# HELP with Rag Doll costume



## psox16 (Jun 6, 2009)

Hi Everybody! I've been working tirelessly on my rag doll costume for this year. I made the wig myself out of yarn and a winter cap! 

My original idea was a demented rag doll with all of the stitch marks and stuff. But right now my costume is looking really clean and sweet, and I kinda like it. She's like a brand new doll. It could definitely work.

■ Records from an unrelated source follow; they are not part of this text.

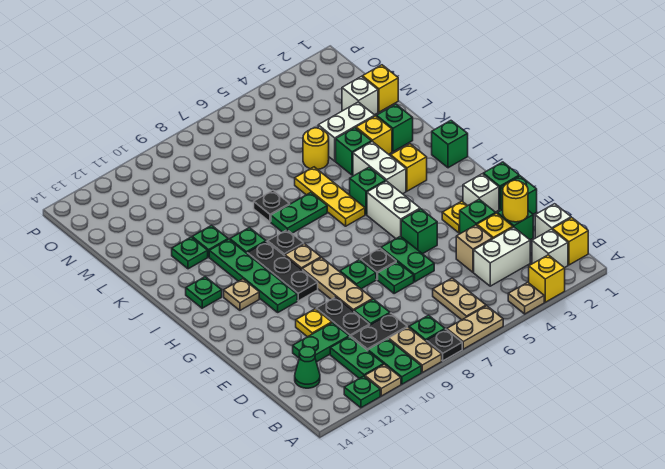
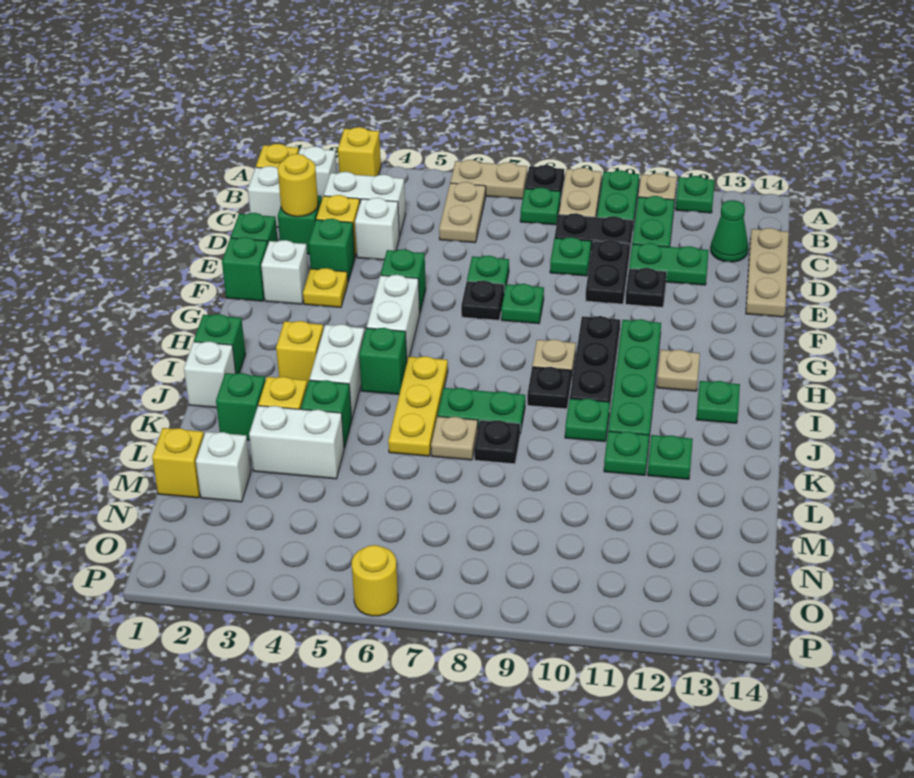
tan 1x1 plate [508,282,544,314] -> tan 1x1 plate moved to [431,416,478,460]
tan 1x1 brick [456,225,492,272] -> white 1x1 brick [355,198,400,260]
green 1x2 plate [381,236,434,282] -> none
tan 1x3 plate [302,258,373,311] -> tan 1x3 plate moved to [746,228,789,317]
yellow 1x1 plate [296,309,332,337] -> black 1x1 plate [625,268,667,307]
none -> white 1x1 brick [184,341,236,408]
yellow 1x1 round brick [303,128,329,169] -> yellow 1x1 round brick moved to [352,545,398,616]

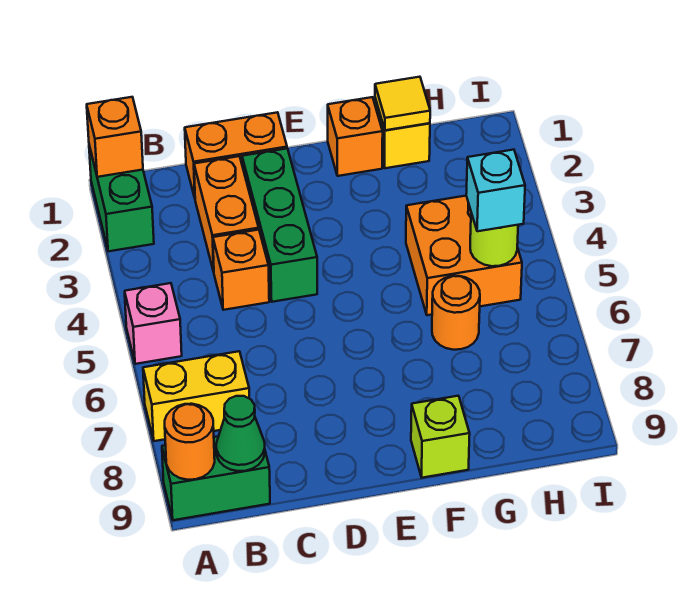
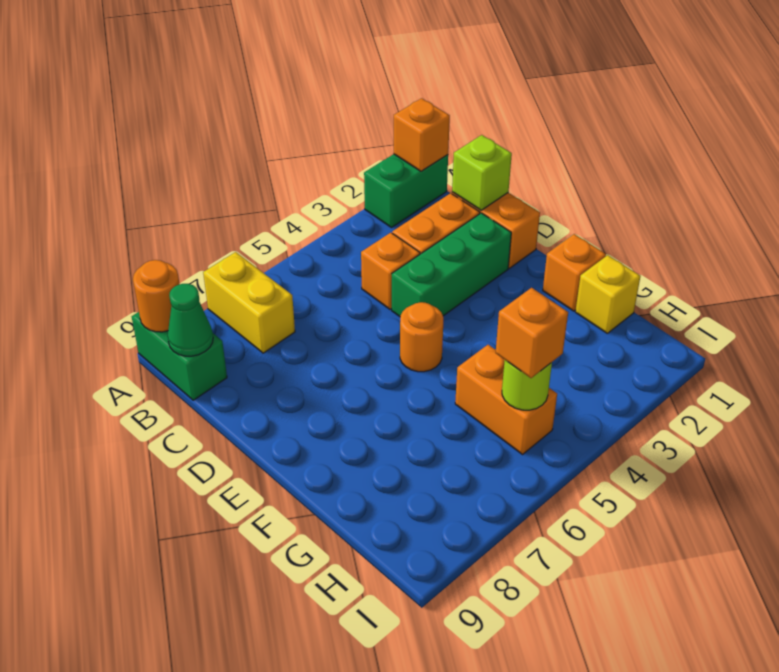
pink 1x1 brick [125,283,182,364] -> none
lime 1x1 brick [411,396,470,478] -> lime 1x1 brick moved to [452,135,512,210]
yellow 1x1 tile [375,77,430,130] -> none
orange 2x2 brick [406,196,522,315] -> orange 1x2 brick [455,345,557,454]
orange 1x1 round brick [432,276,480,350] -> orange 1x1 round brick moved to [400,302,443,372]
cyan 1x1 brick [466,150,525,231] -> orange 1x1 brick [496,288,568,378]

So, I need your help deciding whether or not I should add all of the stitches and and darken her up a bit like I originally planned. 

Cute or dark?


----------



## Frankie's Girl (Aug 27, 2007)

I definitely think it would look cool if you aged and shredded the edges and such, but it's such a cute dress and the wig is really nice looking, so I'd vote to do a slightly goth doll look, like this:

http://www.ragdollcostume.org/images/gothic-rag-doll-makeup.jpg

If you do the makeup and choker like this, you don't have to shred or dye the costume at all. Just a creepy cute doll look. I'm not sure how the wig is made, but it would be so cute if you can get some little skulls (I've seen similar at the dollar tree) and make the pigtail holders.


----------



## psox16 (Jun 6, 2009)

I've seen that pic before. I'm not really into the goth thing, i kinda want her to look sad, like she had to watch her owner burn down in a fire, or a boy stole her and hid her in a closet for years. 
There's just something sad about rag dolls.


----------



## Wolfman (Apr 15, 2004)

Great job on the dress! That get up, with the wig, reminds me of a couple who attended a Hallowe'en party I enjoyed many years ago, back when I was single. They showed up in matching Raggedy Ann and Andy gingham and denim. But with a twist; their costumes were filthy, as was their exposed skin. And they had large stones stuck in their mouths that they had to take out to eat, drink and speak. When asked, wassup with the unwashed look and the stones, they said that was their costume - Dirty Cotton Rock Suckers!


----------